Just over a week ago, market signals and several analysts suggested that the odds were increasing for a recession in 2020.
Given that 73% of voters consider the economy a Very Important voting issue, it’s no surprise that the new economic assessment quickly generated an intense political debate. President Trump and his top economic advisor Larry Kudlow both made public statements about the strength of the economy.
The political dynamics are pretty straightforward. If the country enters a recession prior to the next election, President Trump is unlikely to get re-elected and congressional Democrats could have another big year. On the other hand, if the economy grows stronger and people believe their own personal finances are getting better, the president is a favorite for re-election and the GOP could have a good year.
So, where do we stand?
The latest Job Creators Network/ ScottRasmussen.com Weekly Pulse survey shows that the barrage of news coverage about a possible recession did at least temporarily dent economic confidence. Immediately prior to all the recession chatter, 56% of American adults rated the economy as good or excellent.
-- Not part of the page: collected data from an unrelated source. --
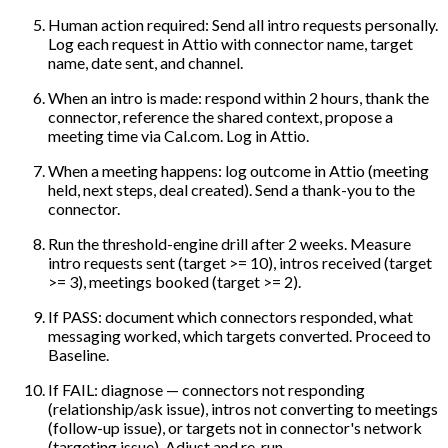
Human action required: Send all intro requests personally.
Log each request in Attio with connector name, target
name, date sent, and channel.
When an intro is made: respond within 2 hours, thank the
connector, reference the shared context, propose a
meeting time via Cal.com. Log in Attio.
When a meeting happens: log outcome in Attio (meeting
held, next steps, deal created). Send a thank-you to the
connector.
Run the threshold-engine drill after 2 weeks. Measure
intro requests sent (target >= 10), intros received (target
>= 3), meetings booked (target >= 2).
If PASS: document which connectors responded, what
messaging worked, which targets converted. Proceed to
Baseline.
If FAIL: diagnose — connectors not responding
(relationship/ask issue), intros not converting to meetings
(follow-up issue), or targets not in connector's network
(targeting issue). Adjust and re-run.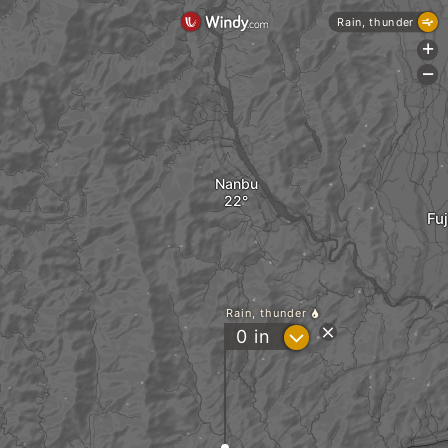
Rain, thunder
+
-
Nanbu
Fu
Rain, thunder
?
0
in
This week’s update shows the number offering such an upbeat assessment fell seven points to 49%. It’s only the second time in six months that number has dropped below 50%. Also, for the first time since the government shutdown ended in late January, more Americans believe the economy is getting worse (33%) rather than better (30%).
The key question is whether these numbers represent a temporary blip brought on by intense media coverage or whether they mark the beginning of an ongoing decline. At the moment, it’s too early to tell.
In previous episodes, when confidence has declined due to a specific issue (government shutdown or tariff threats), it has bounced back as soon as the issue was resolved.
Also, the current numbers include a couple of positive indicators that could form the basis for renewed confidence. By a 29% to 20% margin, Americans believe their own finances are getting better rather than worse. Politically, the way people feel about their personal finances matters more than the way they feel about the economy in general.
On top of that, 44% believe firms in their area are more likely to be hiring than laying people off. Just 20% believe those firms are more likely to be laying people off.
This is important because what people experience in their daily lives matters far more than media coverage. People who work for companies that are hiring people and growing tend to be more optimistic about the economy. Pessimism is more common among those who see colleagues being laid off.
It’s obviously true that media coverage can have a short-term impact on economic perceptions. That’s why we’ve seen a 7-point decline in economic confidence this week. But the bigger story is that reality matters more than talking points.
That’s why ScottRasmussen.com and the Job Creators Network will continue to monitor the reality each and every week.